[Images with changed objects]
......
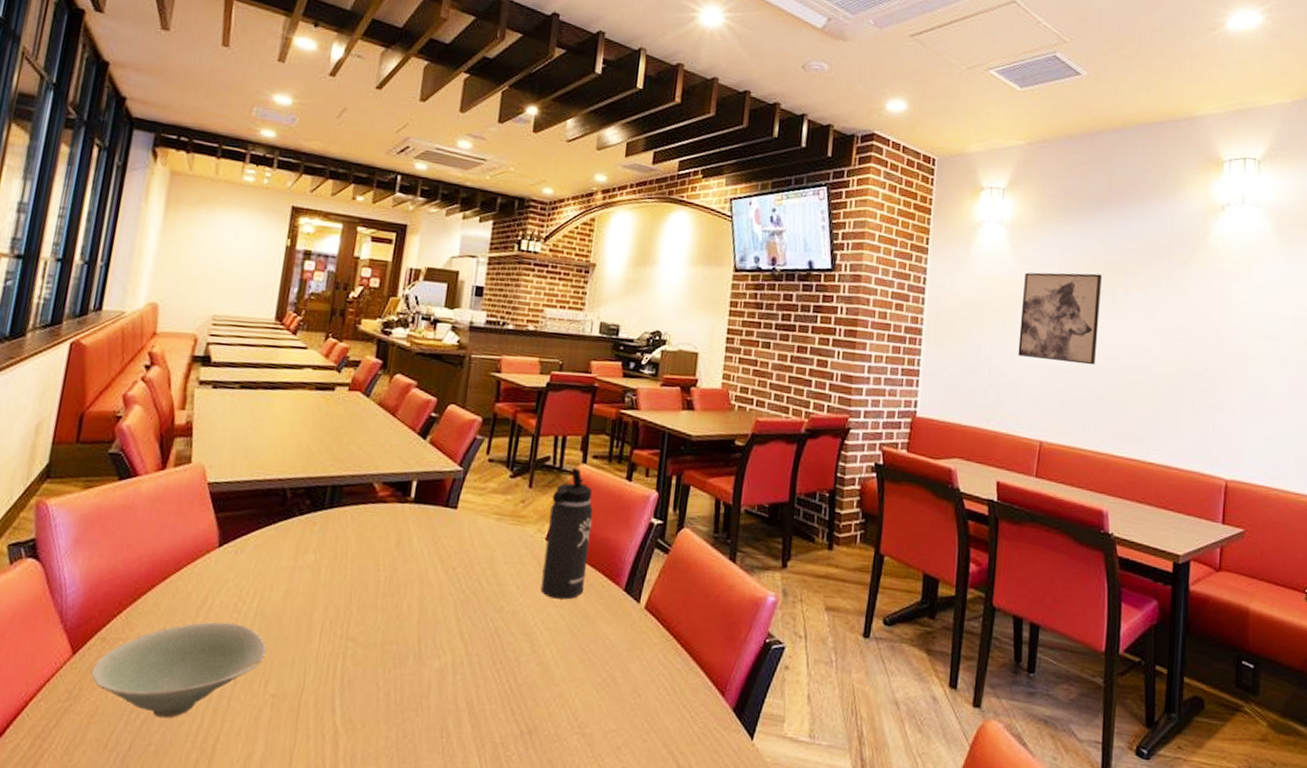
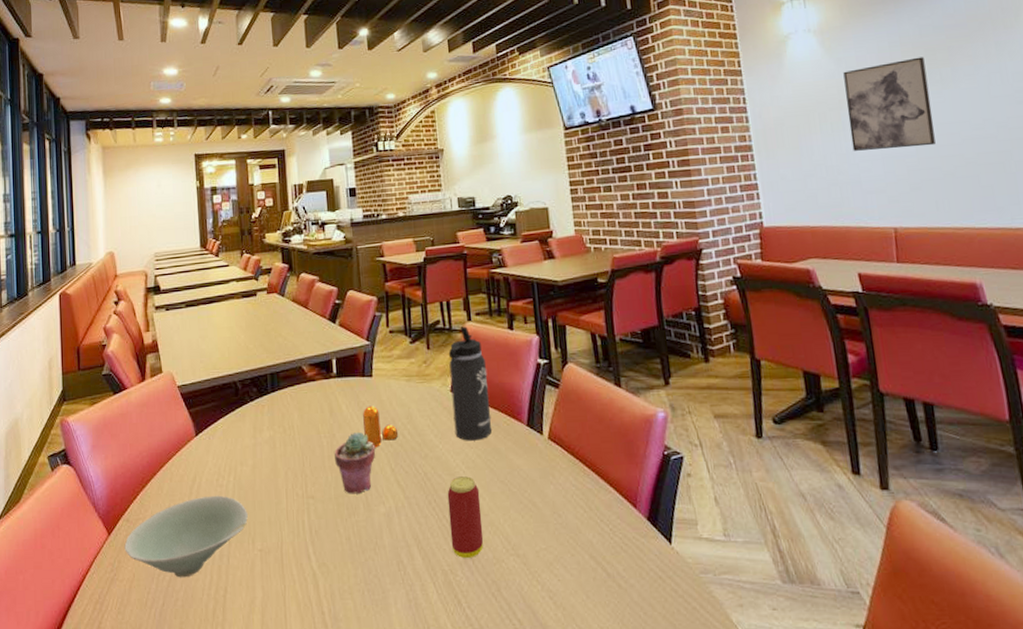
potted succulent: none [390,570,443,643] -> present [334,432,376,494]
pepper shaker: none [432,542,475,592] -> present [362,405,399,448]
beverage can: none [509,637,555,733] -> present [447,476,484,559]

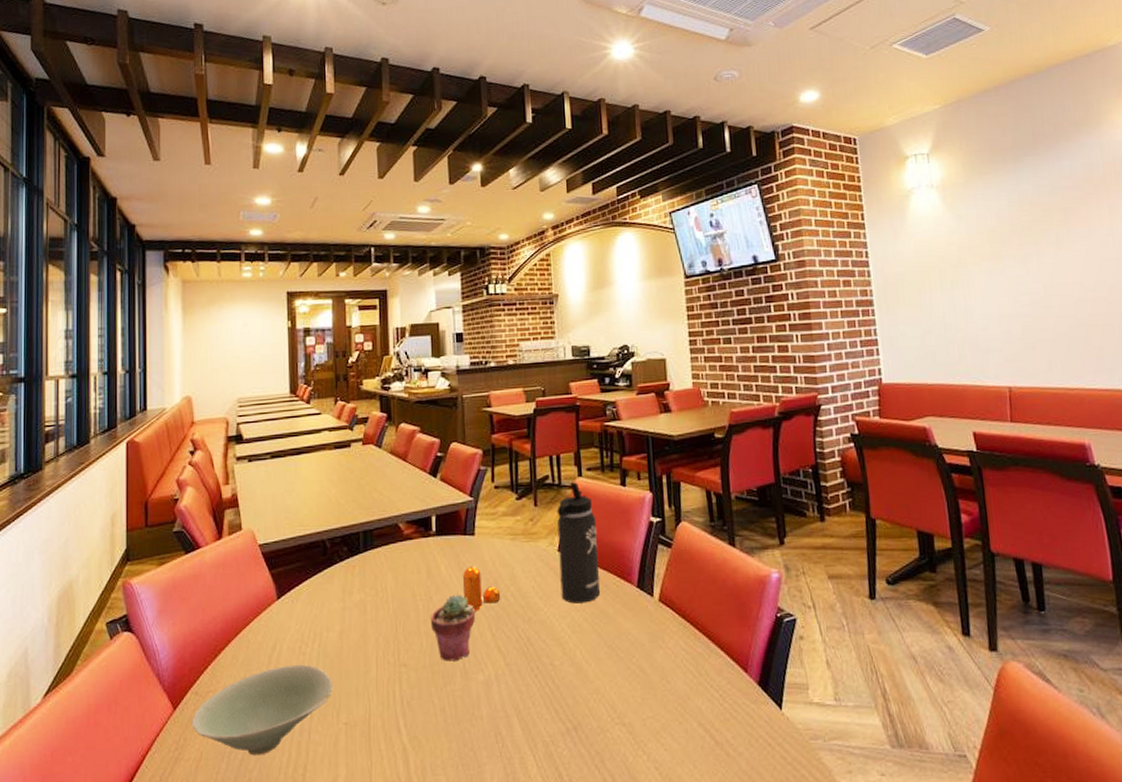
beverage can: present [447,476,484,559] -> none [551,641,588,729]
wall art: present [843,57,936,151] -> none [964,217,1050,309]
......
▶ Problem
Reproduce each entry above word for word. Pictures are not part of the copy.

▶ Output of the task
potted succulent: none [390,570,443,643] -> present [334,432,376,494]
pepper shaker: none [432,542,475,592] -> present [362,405,399,448]
beverage can: none [509,637,555,733] -> present [447,476,484,559]

beverage can: present [447,476,484,559] -> none [551,641,588,729]
wall art: present [843,57,936,151] -> none [964,217,1050,309]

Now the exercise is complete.